The US is constrained by capitalism and globalization... And years of mismanagement at Intel under Krzanich... and the lack of profitability of Global Foundries.
Intel only recently adopted a foundry model: previously, their fabs were only used to manufacture Intel chips... I'm sure you can imagine some of the issues there, but it helps that Intel is a massive company. Intel really bit off more than they could chew with 10nm and started to lag behind.
GloFo used to be AMD (until it was spun off for profit because AMD needed money... GloFo gave up on 7nm because it was seen as too expensive.
As for Samsung? Nobody really knows why Samsung's technology sucks, but it sucks. Something wrong with their FinFET process in general I guess.
TSMC isn't a decade ahead. They're maybe 5 years ahead of SMIC and maybe 2 years ahead of Intel/Samsung. They're only so far ahead of SMIC because SMIC isn't allowed to import EUV machines from ASML since the US decided that China was getting too close to toppling American dominance in semiconductors and AI.

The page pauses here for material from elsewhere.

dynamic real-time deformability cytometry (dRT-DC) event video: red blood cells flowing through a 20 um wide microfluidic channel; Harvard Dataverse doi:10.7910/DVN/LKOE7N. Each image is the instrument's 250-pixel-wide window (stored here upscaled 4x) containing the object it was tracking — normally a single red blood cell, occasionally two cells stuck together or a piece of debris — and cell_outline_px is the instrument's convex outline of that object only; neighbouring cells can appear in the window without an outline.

The main thing limiting SMIC is the lack of EUV machines, but Huawei is expected to pop one out soon based on the rumours being spread on Chinese forums. That's the story. TSMC doesn't have some magic sauce, they have scale, billions of dollars in government support, and a slight technological edge. If anything, TSMC's magic sauce is that the most desirable job in STEM in Taiwan is to become an engineer at TSMC: they attract top talent in a way that Intel doesn't.